RAW DATA:
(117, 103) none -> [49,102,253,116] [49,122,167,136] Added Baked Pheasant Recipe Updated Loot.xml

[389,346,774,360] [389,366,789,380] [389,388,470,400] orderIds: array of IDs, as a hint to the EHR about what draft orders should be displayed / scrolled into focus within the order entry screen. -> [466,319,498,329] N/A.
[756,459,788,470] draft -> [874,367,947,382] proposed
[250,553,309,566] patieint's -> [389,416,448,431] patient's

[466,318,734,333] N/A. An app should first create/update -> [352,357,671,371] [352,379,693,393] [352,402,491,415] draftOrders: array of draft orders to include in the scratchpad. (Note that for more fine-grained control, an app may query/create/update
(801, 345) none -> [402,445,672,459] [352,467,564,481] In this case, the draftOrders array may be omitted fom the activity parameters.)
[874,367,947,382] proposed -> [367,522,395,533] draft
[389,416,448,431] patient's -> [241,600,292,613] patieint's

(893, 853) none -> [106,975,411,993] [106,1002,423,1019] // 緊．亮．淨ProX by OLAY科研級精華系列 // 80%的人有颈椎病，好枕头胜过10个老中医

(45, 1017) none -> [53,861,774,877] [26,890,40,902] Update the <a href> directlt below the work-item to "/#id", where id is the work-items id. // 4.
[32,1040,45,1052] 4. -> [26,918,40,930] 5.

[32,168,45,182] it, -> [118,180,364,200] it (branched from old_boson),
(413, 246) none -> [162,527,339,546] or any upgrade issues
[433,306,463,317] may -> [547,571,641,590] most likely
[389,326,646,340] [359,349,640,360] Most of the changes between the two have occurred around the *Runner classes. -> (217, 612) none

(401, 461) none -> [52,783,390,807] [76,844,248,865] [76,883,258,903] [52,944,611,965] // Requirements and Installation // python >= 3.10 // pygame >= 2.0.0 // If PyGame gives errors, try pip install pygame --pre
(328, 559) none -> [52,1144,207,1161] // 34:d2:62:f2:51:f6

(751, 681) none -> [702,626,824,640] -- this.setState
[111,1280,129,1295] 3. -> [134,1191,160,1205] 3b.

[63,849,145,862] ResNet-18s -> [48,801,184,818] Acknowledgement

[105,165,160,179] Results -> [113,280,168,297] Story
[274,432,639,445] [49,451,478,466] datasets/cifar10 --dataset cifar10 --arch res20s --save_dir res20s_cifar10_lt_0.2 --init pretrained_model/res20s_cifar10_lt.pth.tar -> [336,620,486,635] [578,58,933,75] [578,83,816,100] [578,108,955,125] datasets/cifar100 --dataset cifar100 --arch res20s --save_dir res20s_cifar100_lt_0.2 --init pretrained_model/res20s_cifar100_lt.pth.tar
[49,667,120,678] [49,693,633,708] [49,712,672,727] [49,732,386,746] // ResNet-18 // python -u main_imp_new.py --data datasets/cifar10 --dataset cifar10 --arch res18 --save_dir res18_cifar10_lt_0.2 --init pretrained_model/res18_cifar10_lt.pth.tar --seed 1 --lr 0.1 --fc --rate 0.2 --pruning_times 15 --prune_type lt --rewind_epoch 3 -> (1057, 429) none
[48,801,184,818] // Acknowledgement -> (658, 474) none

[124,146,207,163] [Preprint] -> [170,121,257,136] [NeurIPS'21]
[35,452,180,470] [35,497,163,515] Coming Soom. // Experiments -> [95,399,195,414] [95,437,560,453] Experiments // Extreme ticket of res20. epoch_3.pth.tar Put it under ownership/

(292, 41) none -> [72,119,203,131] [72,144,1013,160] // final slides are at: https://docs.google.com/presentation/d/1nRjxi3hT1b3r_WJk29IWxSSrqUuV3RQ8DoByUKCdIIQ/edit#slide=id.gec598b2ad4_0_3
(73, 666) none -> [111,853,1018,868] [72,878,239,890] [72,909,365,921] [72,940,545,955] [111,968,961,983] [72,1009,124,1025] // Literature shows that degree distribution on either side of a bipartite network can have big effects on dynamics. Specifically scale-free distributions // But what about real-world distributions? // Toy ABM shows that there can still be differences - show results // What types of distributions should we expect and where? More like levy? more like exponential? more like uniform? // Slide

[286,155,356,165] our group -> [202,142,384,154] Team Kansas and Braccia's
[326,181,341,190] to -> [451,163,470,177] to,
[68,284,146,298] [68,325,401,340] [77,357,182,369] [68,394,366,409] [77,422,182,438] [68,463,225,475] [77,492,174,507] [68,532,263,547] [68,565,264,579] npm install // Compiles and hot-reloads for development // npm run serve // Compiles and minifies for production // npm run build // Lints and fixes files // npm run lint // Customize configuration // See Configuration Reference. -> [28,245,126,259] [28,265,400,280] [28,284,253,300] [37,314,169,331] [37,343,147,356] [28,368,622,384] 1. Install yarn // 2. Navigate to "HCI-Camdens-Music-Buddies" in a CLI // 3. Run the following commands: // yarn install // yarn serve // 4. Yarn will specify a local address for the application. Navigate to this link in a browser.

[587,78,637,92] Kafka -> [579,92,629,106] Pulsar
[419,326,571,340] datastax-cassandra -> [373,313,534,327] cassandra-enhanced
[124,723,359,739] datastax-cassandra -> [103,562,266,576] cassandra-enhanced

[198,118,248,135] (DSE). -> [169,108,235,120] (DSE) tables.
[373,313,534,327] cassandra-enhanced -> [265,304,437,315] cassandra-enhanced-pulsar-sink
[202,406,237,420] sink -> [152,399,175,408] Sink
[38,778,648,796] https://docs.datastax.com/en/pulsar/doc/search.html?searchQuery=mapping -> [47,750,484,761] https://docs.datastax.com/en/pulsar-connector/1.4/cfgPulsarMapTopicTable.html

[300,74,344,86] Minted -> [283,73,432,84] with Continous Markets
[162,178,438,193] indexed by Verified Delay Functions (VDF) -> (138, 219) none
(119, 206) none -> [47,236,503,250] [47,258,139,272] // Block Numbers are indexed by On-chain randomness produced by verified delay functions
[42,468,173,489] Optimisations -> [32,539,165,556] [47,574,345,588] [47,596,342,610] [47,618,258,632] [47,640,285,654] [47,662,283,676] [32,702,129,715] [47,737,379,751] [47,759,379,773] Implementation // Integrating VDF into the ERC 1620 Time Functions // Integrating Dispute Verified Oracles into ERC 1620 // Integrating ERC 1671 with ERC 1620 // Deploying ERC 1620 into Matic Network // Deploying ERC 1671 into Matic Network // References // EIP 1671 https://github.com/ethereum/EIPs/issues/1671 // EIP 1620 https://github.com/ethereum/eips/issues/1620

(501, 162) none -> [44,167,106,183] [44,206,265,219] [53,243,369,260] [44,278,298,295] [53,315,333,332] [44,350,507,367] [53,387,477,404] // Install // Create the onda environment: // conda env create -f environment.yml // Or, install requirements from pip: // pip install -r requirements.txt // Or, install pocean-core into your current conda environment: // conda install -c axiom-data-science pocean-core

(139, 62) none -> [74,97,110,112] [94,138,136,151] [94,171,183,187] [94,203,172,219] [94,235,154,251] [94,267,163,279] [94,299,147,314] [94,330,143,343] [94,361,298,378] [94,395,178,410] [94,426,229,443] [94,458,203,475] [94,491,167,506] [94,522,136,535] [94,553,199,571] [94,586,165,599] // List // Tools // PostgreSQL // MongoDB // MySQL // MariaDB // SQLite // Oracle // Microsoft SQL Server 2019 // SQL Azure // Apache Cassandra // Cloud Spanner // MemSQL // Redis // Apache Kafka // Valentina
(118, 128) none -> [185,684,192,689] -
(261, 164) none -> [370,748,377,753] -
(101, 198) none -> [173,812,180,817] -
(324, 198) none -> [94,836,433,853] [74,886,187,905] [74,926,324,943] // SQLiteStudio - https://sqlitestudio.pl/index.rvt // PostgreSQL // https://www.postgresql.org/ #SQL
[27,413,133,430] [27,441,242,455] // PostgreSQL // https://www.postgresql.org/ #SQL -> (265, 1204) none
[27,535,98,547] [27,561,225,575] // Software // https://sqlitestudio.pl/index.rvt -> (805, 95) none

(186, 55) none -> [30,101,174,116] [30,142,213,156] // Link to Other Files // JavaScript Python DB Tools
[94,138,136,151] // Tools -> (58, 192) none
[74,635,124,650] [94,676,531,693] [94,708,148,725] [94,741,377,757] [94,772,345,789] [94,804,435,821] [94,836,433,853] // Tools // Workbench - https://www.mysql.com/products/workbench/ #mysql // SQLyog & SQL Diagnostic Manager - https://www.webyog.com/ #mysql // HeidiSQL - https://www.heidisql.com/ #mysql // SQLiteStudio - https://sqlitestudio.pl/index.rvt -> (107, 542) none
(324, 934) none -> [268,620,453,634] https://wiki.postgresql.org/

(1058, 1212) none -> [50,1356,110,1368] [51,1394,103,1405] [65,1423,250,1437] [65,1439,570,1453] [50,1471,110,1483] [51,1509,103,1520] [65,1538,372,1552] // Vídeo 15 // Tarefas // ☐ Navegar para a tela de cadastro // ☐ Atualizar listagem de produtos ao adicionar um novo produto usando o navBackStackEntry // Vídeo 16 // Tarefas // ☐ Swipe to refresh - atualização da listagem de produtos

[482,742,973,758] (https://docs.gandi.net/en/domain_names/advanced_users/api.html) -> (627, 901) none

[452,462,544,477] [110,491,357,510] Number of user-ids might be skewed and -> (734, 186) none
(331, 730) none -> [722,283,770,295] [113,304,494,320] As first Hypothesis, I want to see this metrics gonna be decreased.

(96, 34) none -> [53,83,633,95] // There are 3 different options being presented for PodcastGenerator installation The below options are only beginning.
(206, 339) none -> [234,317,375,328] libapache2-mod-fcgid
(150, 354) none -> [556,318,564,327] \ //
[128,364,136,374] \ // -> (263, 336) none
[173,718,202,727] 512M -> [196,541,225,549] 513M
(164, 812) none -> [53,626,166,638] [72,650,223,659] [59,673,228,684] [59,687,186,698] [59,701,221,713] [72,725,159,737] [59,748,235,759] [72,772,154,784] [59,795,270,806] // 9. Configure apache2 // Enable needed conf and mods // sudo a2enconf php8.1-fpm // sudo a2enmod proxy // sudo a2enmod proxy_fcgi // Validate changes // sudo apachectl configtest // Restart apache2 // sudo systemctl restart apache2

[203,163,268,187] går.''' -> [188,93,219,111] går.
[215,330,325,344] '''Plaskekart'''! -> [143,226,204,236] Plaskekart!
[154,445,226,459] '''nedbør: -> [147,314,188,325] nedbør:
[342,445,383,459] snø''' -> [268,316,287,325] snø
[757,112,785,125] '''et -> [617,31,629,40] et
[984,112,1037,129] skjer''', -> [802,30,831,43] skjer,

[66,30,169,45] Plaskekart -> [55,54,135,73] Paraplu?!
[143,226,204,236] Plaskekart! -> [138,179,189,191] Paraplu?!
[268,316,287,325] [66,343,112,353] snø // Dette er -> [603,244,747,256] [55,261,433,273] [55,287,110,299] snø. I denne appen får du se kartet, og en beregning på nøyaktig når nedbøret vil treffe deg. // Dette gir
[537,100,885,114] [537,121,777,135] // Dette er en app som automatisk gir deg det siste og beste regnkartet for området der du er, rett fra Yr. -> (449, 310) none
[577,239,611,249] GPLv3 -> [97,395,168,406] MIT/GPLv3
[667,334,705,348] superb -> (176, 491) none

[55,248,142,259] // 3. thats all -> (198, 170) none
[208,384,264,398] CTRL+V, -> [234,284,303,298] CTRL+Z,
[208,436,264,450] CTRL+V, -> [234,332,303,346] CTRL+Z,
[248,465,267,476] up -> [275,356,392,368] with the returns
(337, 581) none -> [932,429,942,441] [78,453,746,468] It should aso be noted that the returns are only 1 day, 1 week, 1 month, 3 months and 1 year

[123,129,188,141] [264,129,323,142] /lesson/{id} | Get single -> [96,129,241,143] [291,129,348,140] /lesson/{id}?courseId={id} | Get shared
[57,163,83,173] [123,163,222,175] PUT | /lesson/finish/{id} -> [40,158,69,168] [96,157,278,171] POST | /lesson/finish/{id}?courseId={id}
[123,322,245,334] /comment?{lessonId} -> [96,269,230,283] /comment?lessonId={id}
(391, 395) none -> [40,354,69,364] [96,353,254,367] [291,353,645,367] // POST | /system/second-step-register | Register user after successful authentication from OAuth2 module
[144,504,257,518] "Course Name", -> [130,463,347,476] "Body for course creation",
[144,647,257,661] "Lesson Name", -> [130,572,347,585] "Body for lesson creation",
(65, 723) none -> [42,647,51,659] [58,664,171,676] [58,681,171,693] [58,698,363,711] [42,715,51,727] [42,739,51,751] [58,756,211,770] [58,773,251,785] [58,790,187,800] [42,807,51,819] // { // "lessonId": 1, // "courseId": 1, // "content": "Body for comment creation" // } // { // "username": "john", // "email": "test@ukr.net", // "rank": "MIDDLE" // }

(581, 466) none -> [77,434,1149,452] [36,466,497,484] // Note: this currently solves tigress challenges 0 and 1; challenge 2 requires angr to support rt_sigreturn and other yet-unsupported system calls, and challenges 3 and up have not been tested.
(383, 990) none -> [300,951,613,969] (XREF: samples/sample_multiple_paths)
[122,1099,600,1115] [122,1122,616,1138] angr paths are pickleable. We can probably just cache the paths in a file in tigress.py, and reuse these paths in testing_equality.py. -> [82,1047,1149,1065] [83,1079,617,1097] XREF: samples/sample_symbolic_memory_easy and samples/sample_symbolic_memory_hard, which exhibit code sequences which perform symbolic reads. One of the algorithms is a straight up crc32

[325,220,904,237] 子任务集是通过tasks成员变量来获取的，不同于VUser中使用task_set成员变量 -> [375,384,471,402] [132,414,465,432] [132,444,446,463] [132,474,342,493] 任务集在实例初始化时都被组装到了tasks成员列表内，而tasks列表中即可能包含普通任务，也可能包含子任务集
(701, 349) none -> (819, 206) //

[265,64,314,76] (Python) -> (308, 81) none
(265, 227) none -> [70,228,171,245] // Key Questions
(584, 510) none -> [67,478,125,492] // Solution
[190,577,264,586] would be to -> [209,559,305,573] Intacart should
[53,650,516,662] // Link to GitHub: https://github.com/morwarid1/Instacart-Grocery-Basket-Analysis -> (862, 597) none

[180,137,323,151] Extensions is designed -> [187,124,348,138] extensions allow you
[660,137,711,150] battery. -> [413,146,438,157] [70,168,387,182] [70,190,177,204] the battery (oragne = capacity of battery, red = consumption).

TASK BRIEF: Only the lines above from the line with "[984,112,1037,129] skjer''', ->" to the line with "[537,100,885,114] [537,121,777,135] //", those two lines included, should be reproduced exactly.

WRITTEN REPLY:
[984,112,1037,129] skjer''', -> [802,30,831,43] skjer,

[66,30,169,45] Plaskekart -> [55,54,135,73] Paraplu?!
[143,226,204,236] Plaskekart! -> [138,179,189,191] Paraplu?!
[268,316,287,325] [66,343,112,353] snø // Dette er -> [603,244,747,256] [55,261,433,273] [55,287,110,299] snø. I denne appen får du se kartet, og en beregning på nøyaktig når nedbøret vil treffe deg. // Dette gir
[537,100,885,114] [537,121,777,135] // Dette er en app som automatisk gir deg det siste og beste regnkartet for området der du er, rett fra Yr. -> (449, 310) none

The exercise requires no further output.